Born in Santa Barbara, California, her father had Scottish blood while her Swiss mother once ran a grocery store in Hastings, Ms Henrietta Holsman Fore studied history at Wellesley College in Massachusetts, but loved mathematics and economics.
“I came from a family in California that was in business [it was a major food milling and manufacturing company], so economics was interesting for me. It meant something to me right away. In my Freshman year, I was introduced to Adam Smith andThe Wealth of Nationsand I was fascinated. I loved the premises and the fact he was able to articulate them within a historical context.’’
She became interested in Smith’s ideas of self-interest and the importance of competition in business, rather than the prevalence of monopolies.
“You realise that when you work in organisations, of whatever size or type, that part of your job as a leader is to make sure that you have incentives for your people to do things that would help the institution. That becomes self-interest,’’ she says.

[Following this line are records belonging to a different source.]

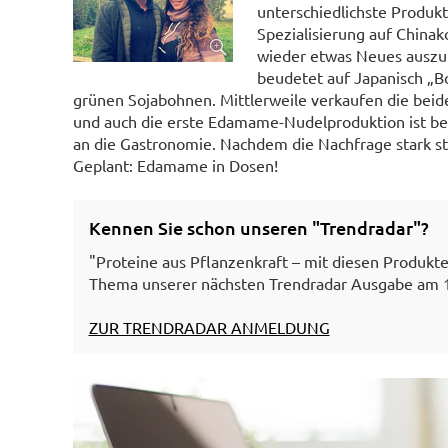
unterschiedlichste Produkt
Spezialisierung auf China
wieder etwas Neues auszu
beudetet auf Japanisch „B
grünen Sojabohnen. Mittlerweile verkaufen die bei
und auch die erste Edamame-Nudelproduktion ist ber
an die Gastronomie. Nachdem die Nachfrage stark ste
Geplant: Edamame in Dosen!
Kennen Sie schon unseren "Trendradar"?
"Proteine aus Pflanzenkraft – mit diesen Produkte
Thema unserer nächsten Trendradar Ausgabe am 12.
ZUR TRENDRADAR ANMELDUNG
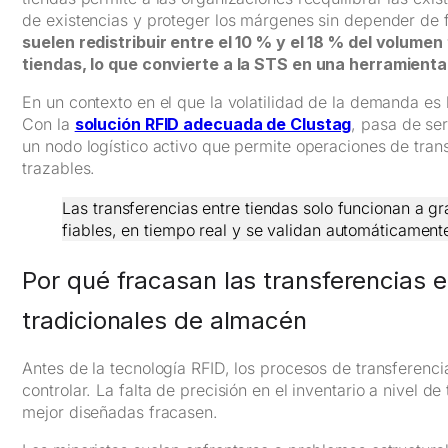
de existencias y proteger los márgenes sin depender de f
suelen redistribuir entre el 10 % y el 18 % del volume
tiendas, lo que convierte a la STS en una herramient
En un contexto en el que la volatilidad de la demanda e
Con la
solución RFID adecuada de Clustag
, pasa de se
un nodo logístico activo que permite operaciones de trans
trazables.
Las transferencias entre tiendas solo funcionan a g
fiables, en tiempo real y se validan automáticamente 
Por qué fracasan las transferencias e
tradicionales de almacén
Antes de la tecnología RFID, los procesos de transferencia
controlar. La falta de precisión en el inventario a nivel d
mejor diseñadas fracasen.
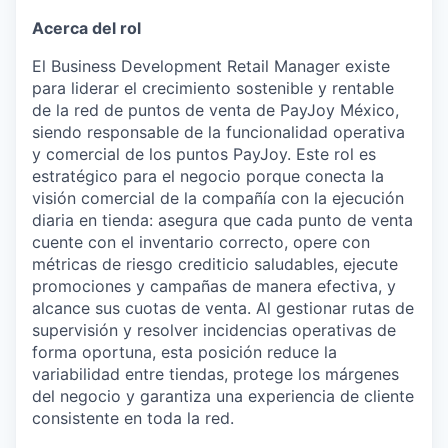
Acerca del rol
El Business Development Retail Manager existe
para liderar el crecimiento sostenible y rentable
de la red de puntos de venta de PayJoy México,
siendo responsable de la funcionalidad operativa
y comercial de los puntos PayJoy. Este rol es
estratégico para el negocio porque conecta la
visión comercial de la compañía con la ejecución
diaria en tienda: asegura que cada punto de venta
cuente con el inventario correcto, opere con
métricas de riesgo crediticio saludables, ejecute
promociones y campañas de manera efectiva, y
alcance sus cuotas de venta. Al gestionar rutas de
supervisión y resolver incidencias operativas de
forma oportuna, esta posición reduce la
variabilidad entre tiendas, protege los márgenes
del negocio y garantiza una experiencia de cliente
consistente en toda la red.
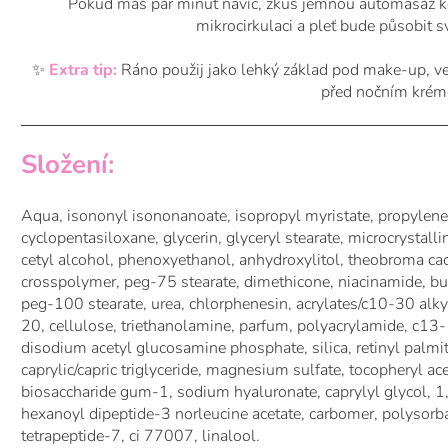
Pokud máš pár minut navíc, zkus jemnou automasáž ko
mikrocirkulaci a pleť bude působit s
✨
Extra tip:
Ráno použij jako lehký základ pod make-up, ve
před nočním kré
Složení:
Aqua, isononyl isononanoate, isopropyl myristate, propylene
cyclopentasiloxane, glycerin, glyceryl stearate, microcrystalli
cetyl alcohol, phenoxyethanol, anhydroxylitol, theobroma ca
crosspolymer, peg-75 stearate, dimethicone, niacinamide, but
peg-100 stearate, urea, chlorphenesin, acrylates/c10-30 alky
20, cellulose, triethanolamine, parfum, polyacrylamide, c13-
disodium acetyl glucosamine phosphate, silica, retinyl palmi
caprylic/capric triglyceride, magnesium sulfate, tocopheryl ace
biosaccharide gum-1, sodium hyaluronate, caprylyl glycol, 1,
hexanoyl dipeptide-3 norleucine acetate, carbomer, polysorba
tetrapeptide-7, ci 77007, linalool.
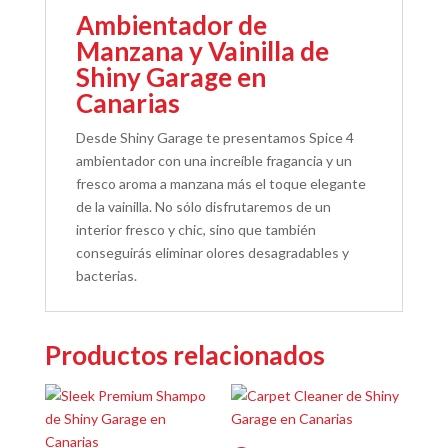
Ambientador de
Manzana y Vainilla de
Shiny Garage en
Canarias
Desde Shiny Garage te presentamos Spice 4
ambientador con una increíble fragancia y un
fresco aroma a manzana más el toque elegante
de la vainilla. No sólo disfrutaremos de un
interior fresco y chic, sino que también
conseguirás eliminar olores desagradables y
bacterias.
Productos relacionados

“The premise that you will benefit from competition because you will make better products, and they will be at a better price. In a way, business people want to be a monopoly and yet you realise, if you are an athlete or anyone else, that competition does make you better. You start watching what your competition is doing and you learn from that. With supply and demand, if there is a need, someone will create it.’’
She said that Adam Smith connected with her across the centuries. And she is looking forward to giving her address in Scotland if and when things open up once again.
Ms Fore’s Dinner Party Guests in Panmure House
If you could have supper with Adam Smith in Panmure House, in Edinburgh, who would you like for your guests?
“We’d have a very interesting evening’s discussion over a glass of wine with the following:
- Sir Issac Newton, the mathematician and astronomer and one of the most influential scientists.
- Sir Winston Churchill, the former war-time British leader and Prime Minister.
- Albert Schweitzer, the German-French philosopher and humanitarian. Winner of the Nobel Peace Prize in 1952.
- Ellen Johnson Sirleaf, the president of Liberia from 2006 to 2018, and joint winner of the Nobel Prize for Peace in 2011 with Leymah Gbowee and Tawakkol Karman.
- Her Majesty, Queen Elizabeth, the reigning British Monarch.
- Sir Walter Raleigh, English explorer, politician and writer.
- Sandy McCall Smith, Scottish author and former medical professor.
- David Hume, philosopher of the Scottish Enlightenment and friend of Adam Smith.
- John Stuart Mill, economist, philosopher and proponent of utilitarianism.